The government wish to say “anyone can go to college and anyone can get a mortgage”. However the process of guaranteeing debt be it for mortgages or college loans is now almost universally understood to be a major cause of the inequality of wealth in America.
Another contributing factor to wealth inequality and income inequality in America is some of the huge wages and bonuses paid out to those in the hierarchy of powerful companies.
Does a hard working, talented and knowledgeable CEO deserve to take home a bigger wage than his secretary? Most people would not have any problem with that being the case. However when the CEO takes home three hundred times the pay of his secretary it begs the question, is the CEO really making that much of a contribution? Most people would struggle to see how that was possible.
The game is rigged.
Corporations have embraced the practice of lobbying the government and donating to individuals within congress and in office. The changes they were essentially able to buy by this practice have allowed them to make more money and in turn to then repeat the process on a larger scale. A government which is owned and operated by corporate America is clearly skewed to the interests of those corporations and eventually to the detriment of everyone else.
The power has been taken away from the interests of most working people. Decisions made in favor of the elite in the areas of taxes, labor, trade, education and financial regulation have had a knock on effect for the rest of society. For example, the lack of investment in roads, infrastructure and schools.
Even public outrage has so far not been able to conquer this vested interest. When President Obama set his sights on increasing tax for carried interest, Main Street was behind him. However the political machine did not allow the task to be completed, many speculate that hefty donations from Wall Street tycoons was the reason behind it.
How much of your wage you manage to hold on to is a vital component of wealth creation. If the poor and middle classes must pay taxes on their small incomes and the super rich don’t pay taxes on their large incomes then the huge wealth inequality we see today can’t come as a surprise.
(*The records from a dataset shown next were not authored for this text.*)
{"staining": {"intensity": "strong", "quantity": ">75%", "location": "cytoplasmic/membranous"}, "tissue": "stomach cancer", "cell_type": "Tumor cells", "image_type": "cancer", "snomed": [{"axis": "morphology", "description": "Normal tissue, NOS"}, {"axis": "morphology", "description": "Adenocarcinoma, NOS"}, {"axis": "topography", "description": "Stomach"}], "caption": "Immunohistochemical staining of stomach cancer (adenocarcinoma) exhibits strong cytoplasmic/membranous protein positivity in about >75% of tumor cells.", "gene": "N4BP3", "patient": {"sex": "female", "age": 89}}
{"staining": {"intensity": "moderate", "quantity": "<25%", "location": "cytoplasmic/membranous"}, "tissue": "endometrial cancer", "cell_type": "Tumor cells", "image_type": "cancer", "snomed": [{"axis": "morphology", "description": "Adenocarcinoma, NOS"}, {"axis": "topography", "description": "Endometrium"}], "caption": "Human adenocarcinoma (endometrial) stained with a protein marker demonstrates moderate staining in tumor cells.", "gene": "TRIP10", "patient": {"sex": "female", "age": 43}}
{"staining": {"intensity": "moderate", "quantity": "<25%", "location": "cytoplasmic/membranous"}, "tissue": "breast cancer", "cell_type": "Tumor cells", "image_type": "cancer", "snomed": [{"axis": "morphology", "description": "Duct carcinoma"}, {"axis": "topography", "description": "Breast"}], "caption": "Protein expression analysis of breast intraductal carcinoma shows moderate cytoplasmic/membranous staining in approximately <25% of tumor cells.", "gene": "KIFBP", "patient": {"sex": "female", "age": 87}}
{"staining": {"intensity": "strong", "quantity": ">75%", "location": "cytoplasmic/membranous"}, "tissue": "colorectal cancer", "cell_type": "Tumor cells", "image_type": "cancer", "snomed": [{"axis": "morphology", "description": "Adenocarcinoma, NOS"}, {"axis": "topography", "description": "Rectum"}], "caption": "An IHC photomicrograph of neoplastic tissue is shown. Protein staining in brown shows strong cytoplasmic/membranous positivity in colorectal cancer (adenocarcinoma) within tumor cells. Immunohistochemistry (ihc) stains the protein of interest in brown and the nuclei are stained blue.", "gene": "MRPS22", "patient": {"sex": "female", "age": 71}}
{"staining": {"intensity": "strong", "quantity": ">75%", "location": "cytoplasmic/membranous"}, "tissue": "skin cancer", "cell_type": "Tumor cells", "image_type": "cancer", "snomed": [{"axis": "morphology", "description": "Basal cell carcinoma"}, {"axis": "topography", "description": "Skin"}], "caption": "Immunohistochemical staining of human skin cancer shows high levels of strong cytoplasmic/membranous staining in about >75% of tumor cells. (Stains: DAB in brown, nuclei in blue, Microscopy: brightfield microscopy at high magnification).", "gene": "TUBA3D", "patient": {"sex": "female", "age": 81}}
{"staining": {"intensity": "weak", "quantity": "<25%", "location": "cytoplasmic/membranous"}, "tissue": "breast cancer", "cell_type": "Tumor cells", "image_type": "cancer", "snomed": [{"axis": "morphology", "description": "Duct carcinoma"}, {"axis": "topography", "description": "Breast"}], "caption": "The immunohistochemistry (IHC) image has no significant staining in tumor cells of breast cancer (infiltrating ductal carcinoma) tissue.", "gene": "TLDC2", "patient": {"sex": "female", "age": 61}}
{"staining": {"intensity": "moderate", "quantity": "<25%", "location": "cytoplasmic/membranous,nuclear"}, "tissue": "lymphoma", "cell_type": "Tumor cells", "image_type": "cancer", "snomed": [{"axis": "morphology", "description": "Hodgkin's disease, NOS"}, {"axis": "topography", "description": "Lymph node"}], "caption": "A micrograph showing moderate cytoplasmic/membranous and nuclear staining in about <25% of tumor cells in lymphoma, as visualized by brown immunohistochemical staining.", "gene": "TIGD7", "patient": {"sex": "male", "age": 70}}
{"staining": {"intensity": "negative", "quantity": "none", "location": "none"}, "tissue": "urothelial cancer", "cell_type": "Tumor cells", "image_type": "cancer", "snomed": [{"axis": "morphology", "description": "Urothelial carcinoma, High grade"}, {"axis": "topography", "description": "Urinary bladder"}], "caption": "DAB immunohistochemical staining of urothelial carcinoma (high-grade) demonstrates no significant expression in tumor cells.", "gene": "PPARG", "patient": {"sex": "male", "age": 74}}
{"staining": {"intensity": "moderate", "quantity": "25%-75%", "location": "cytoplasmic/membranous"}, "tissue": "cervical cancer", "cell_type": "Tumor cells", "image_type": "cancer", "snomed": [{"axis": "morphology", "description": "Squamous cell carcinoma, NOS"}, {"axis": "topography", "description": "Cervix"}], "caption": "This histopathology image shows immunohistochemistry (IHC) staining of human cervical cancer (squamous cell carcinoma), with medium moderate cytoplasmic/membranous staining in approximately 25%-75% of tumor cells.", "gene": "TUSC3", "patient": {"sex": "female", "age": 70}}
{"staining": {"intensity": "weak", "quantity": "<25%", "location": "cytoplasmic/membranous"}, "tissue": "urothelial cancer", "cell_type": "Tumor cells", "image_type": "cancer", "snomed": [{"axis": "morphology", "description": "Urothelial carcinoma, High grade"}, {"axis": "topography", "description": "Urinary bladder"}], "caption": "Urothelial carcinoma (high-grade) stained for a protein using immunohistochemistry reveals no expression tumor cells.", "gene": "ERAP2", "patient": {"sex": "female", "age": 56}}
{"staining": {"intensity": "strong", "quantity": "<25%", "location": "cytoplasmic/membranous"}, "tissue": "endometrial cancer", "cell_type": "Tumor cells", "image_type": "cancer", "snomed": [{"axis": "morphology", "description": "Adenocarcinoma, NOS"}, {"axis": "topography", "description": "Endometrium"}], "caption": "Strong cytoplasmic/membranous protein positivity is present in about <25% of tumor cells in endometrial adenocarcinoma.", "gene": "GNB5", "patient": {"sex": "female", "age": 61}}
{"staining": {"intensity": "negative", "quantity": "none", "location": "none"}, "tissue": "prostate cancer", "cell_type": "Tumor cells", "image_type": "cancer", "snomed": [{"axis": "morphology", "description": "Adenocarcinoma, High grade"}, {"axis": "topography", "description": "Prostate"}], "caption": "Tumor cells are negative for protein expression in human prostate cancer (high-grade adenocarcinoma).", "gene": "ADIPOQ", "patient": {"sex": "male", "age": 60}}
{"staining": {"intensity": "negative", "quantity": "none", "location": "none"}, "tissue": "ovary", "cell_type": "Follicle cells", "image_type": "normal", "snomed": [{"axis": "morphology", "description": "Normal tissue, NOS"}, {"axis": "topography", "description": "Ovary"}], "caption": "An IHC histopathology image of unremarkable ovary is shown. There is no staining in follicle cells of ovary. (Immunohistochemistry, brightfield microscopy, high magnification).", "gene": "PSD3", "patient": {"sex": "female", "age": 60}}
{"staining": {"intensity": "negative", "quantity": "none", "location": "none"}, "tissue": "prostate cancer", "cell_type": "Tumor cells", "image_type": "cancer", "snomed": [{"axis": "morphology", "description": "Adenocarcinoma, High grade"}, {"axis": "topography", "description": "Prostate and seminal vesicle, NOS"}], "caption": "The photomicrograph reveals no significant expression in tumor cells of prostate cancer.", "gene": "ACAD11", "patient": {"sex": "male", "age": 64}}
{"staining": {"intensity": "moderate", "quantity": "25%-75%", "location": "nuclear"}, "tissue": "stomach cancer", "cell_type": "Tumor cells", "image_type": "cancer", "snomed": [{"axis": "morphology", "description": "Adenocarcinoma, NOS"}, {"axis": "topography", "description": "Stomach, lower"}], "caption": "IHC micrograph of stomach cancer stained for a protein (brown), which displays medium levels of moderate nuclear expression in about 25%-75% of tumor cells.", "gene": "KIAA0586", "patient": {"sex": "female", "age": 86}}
The environment is a resource that belongs to everybody. Clean air, clean water and healthy, uncontaminated food are a basic right that all people enjoy and use to further themselves in life. There is a wealth in the environment that all Americans take an equal share in. Or do they?
Classical economic models see the environment in this way; something of value which must be preserved and shared. The currently prevailing Neoclassical economic model sees the environment as a resource to be liquidated into financial wealth. This means that large companies save costs by polluting the air and water around them.
Their huge profits allow them to sequester themselves away from the damage they have caused. They have the mobility to live anywhere, to afford the best food and to drink clean water. The resident of a polluted area cannot move without severe disruption to their home, work or other aspects of their life. They may lose these things anyway if their health deteriorates due to exposure to pollutants.
Once again those at the top are keeping the profits and passing the consequences downwards.
Wealth and inequality in America is becoming a hotly debated topic. When individuals and corporations control government and pass the consequences of the risks they take to others it creates a society where many people are slipping into poverty. It order to restore balance to American society and bring back the social mobility that made the American dream universally famous changes must be made.